Sunday 26 May 2013

American Classics


So much contemporary fiction from American women writers to look forward to this year. Claire Messud's new novel The Woman Upstairs will be published next week in the UK.  I spotted the new Elizabeth Strout The Burgess Boys in Waterstones last week and there will be novels from Curtis Sittenfeld (loved Prep) and Amy Tan.  Best of all, Louise Erdrich's prize-winning novel The Round House has finally been published here.  I'm reading it now and I'm woefully behind with ironing,  gardening and general communication with my family because I just can't put it down!

Talking of fine American writers I've just re-read The Great Gatsby.  My daughter, Kate, was going a little stir-crazy on study leave last week so we thought we'd go and see the new film.  Some critics have thought it over the top but as Rachel of Book Snob points out the novel is not exactly subtle!  Of course, seeing the film made me want to re-visit the novel with its fine opening sentence:
In my younger and more vulnerable years my father gave me some advice that I've been turning over in my mind ever since. 'Whenever you feel like criticizing anyone,' he told me, 'just remember that all the people in this world haven't had the advantages you've had.'
Nick Carraway has always been my favourite character in The Great Gatsby and I thought Tobey Maguire played him very well and looked remarkably like a young F Scott Fitzgerald.  I'm also rather fond of Jordan Baker with her 'grey sun-strained eyes.'

What are your favourite American classics?

Sunday 5 May 2013

Harriet Vane


After re-reading Gaudy Night earlier this year I promised myself that I would read more of the wonderful literary detective novels of Dorothy L Sayers.  I'm rather fond of Harriet Vane who features in four of the books - Strong Poison, Have His Carcase, Gaudy Night and Busman's Honeymoon - so I'm starting with those.

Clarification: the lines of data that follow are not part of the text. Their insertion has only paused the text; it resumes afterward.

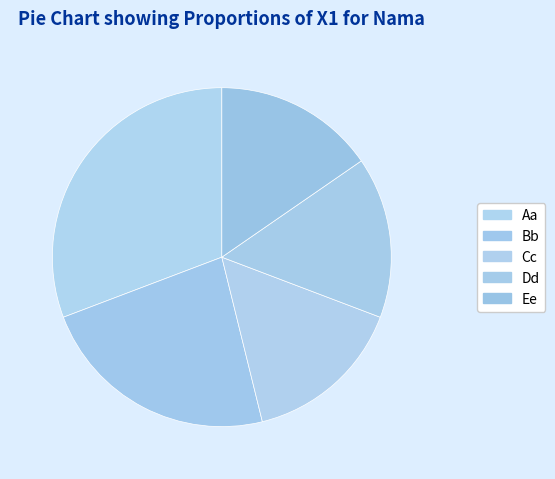

Approximately how many times larger is the value at Cc compared to Ee?

1.0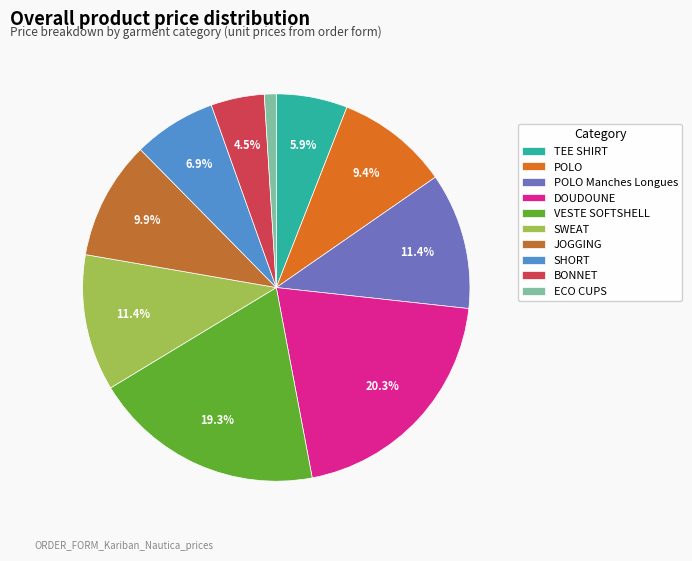

Which slice is the smallest?

ECO CUPS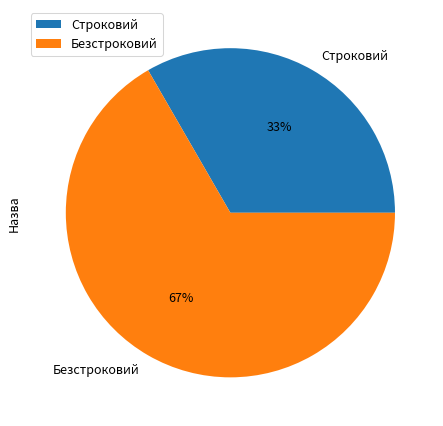

True or false: Безстроковий accounts for 77% of the total.

False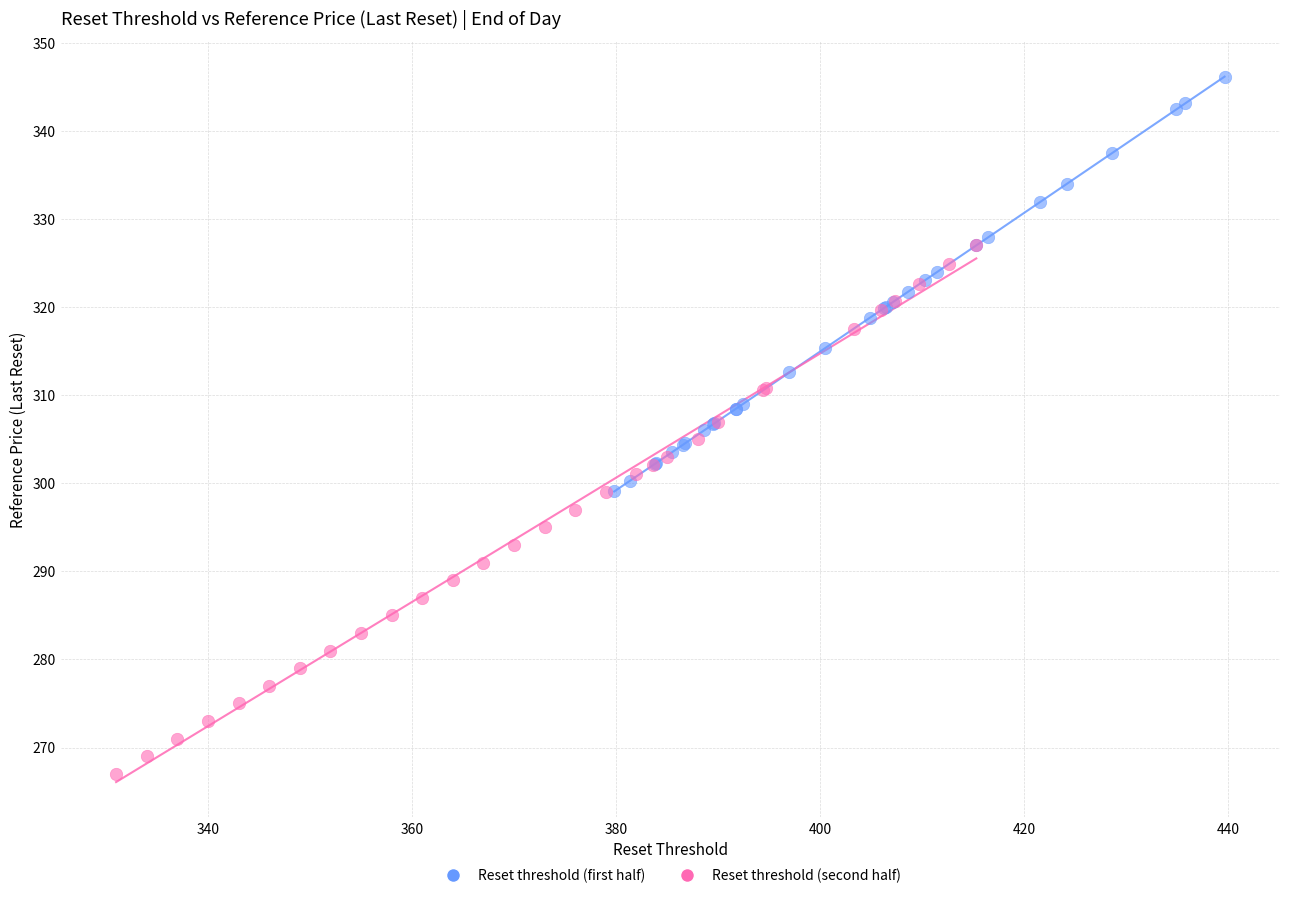

Which series reaches the maximum Y coordinate?

Reset threshold (first half)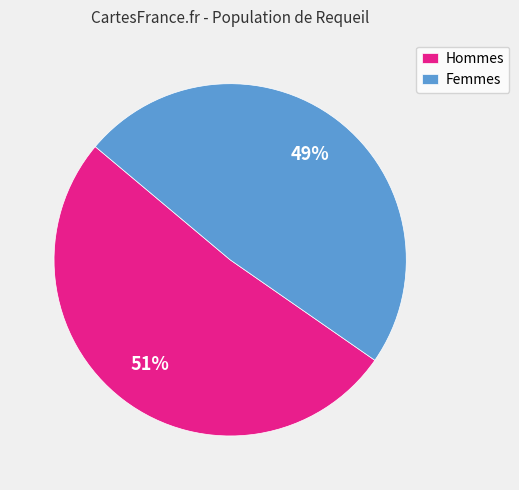

Rank the categories by value from lowest to highest.

Femmes, Hommes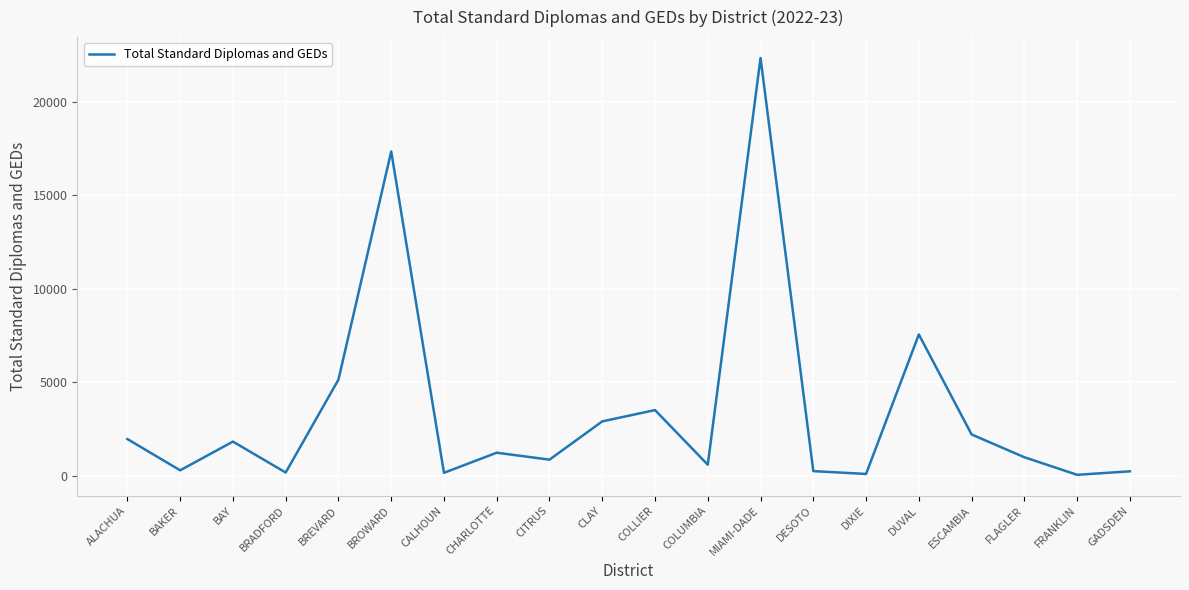

Is it true that the value at MIAMI-DADE is 32689?

False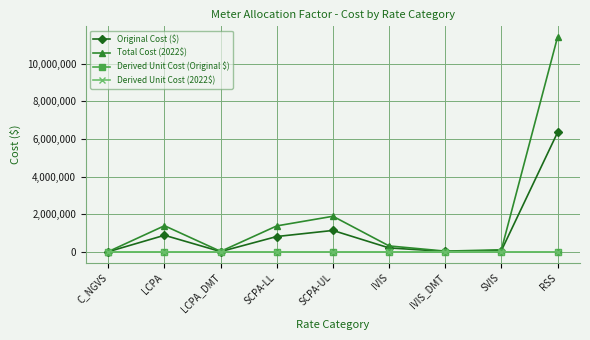

What is the total value across all series at IVIS_DMT?

68602.8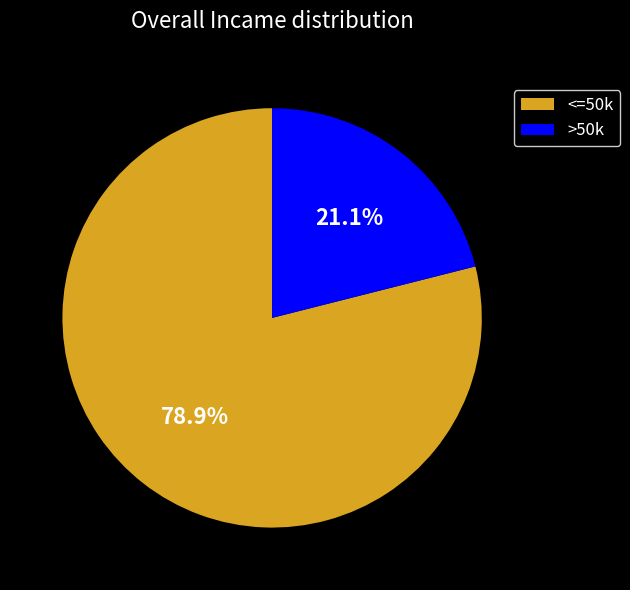

Between >50k and <=50k, which is larger?

<=50k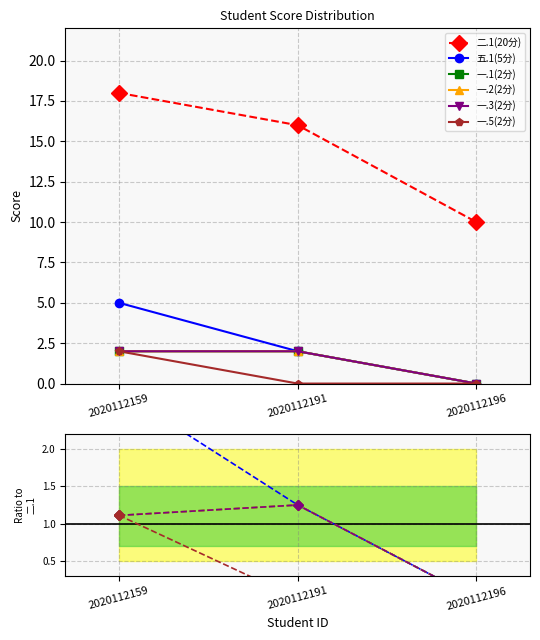

What is the difference between the highest and lowest values at 2020112196?

10.0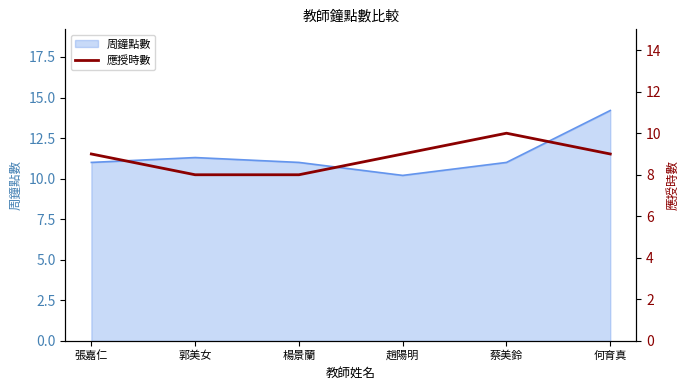

Read the 周鐘點數 value at 張嘉仁.

11.0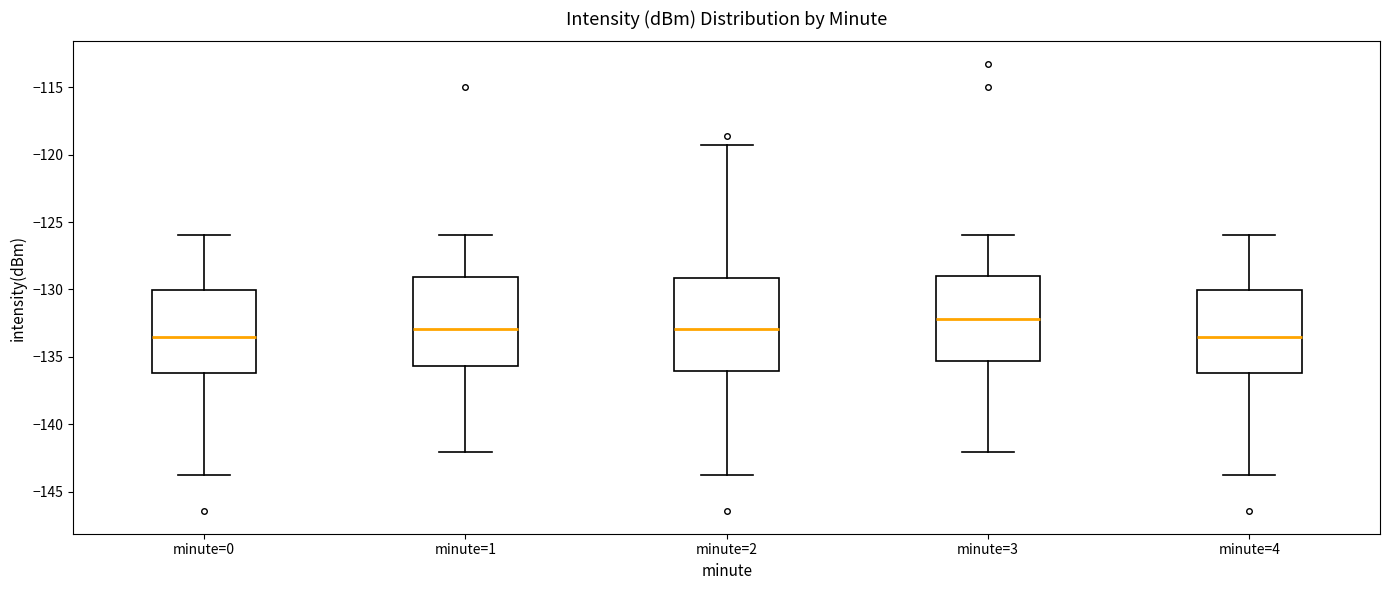

Reading left to right, read every box against the y-axis: the position of its median line, the range the box covers, and the ends of its whiskers. The values are not printed on the chart, so give them approximately, as read against the axis.

minute=0: median -133.5, box -136.0 to -130.0, whiskers -143.5 to -126.0
minute=1: median -133.0, box -135.5 to -129.0, whiskers -142.0 to -126.0
minute=2: median -133.0, box -136.0 to -129.0, whiskers -143.5 to -119.5
minute=3: median -132.0, box -135.5 to -129.0, whiskers -142.0 to -126.0
minute=4: median -133.5, box -136.0 to -130.0, whiskers -143.5 to -126.0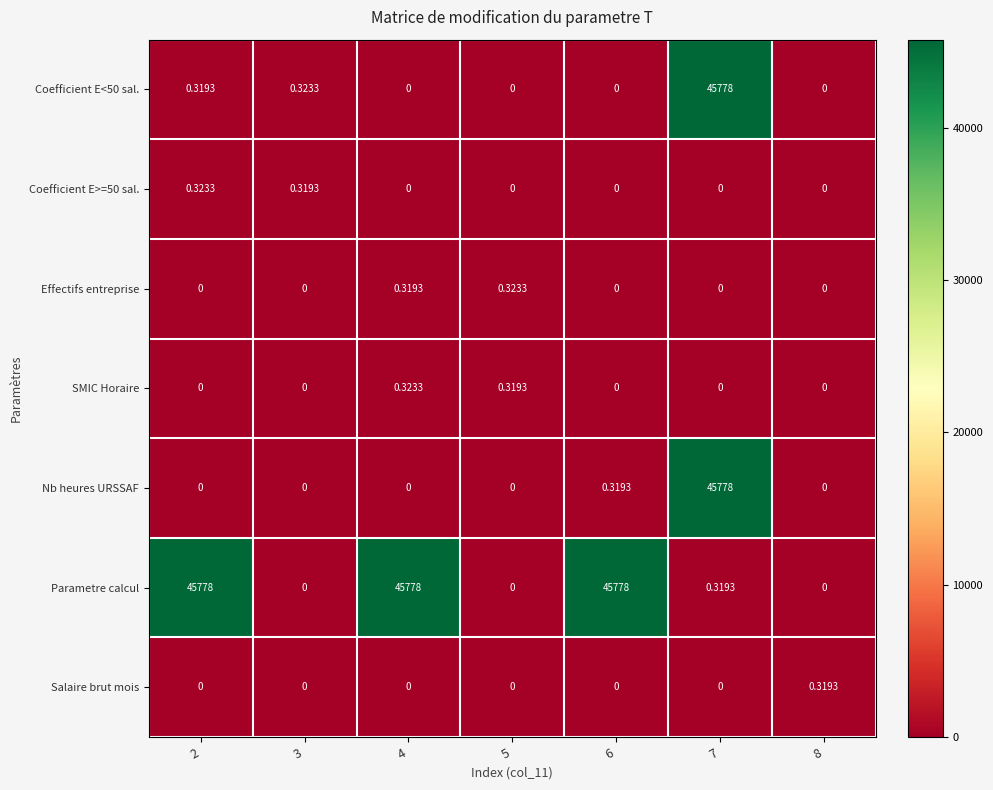

Which series has the largest total across all categories?

Parametre calcul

Have His Carcase published in 1932 begins with Harriet on a solitary coastal walking tour.  As an independent young woman who writes detective novels, enjoys her own company and repeatedly turns down marriage proposals from the adorable Lord Peter Wimsey she is a character ahead of her time:
She was twenty-eight years old, dark, slight, with a skin naturally a little sallow, but now tanned to an agreeable biscuit-colour by sun and wind.  Persons of this fortunate complexion are not troubled by midges and sunburn, and Harriet, though not too old to care for her personal appearance was old enough to prefer convenience to outward display:
After finding a cove on the beach to sit down for lunch the hot sunshine sends her to sleep.  Upon waking she walks along the sand and is puzzled by an object on a rock a short way out to sea known as the 'flat iron'.  Upon close inspection it turns out to be a man's body with the blood still wet and the chilling suggestion that perhaps he was murdered while she was asleep.  Harriet is not the kind of woman who runs away screaming, instead she examines the body, tries to calculate the tides and searches for help.

I'm only about 100 pages in but very much enjoying it so far.  Do you have any favourites from the golden age of detective fiction?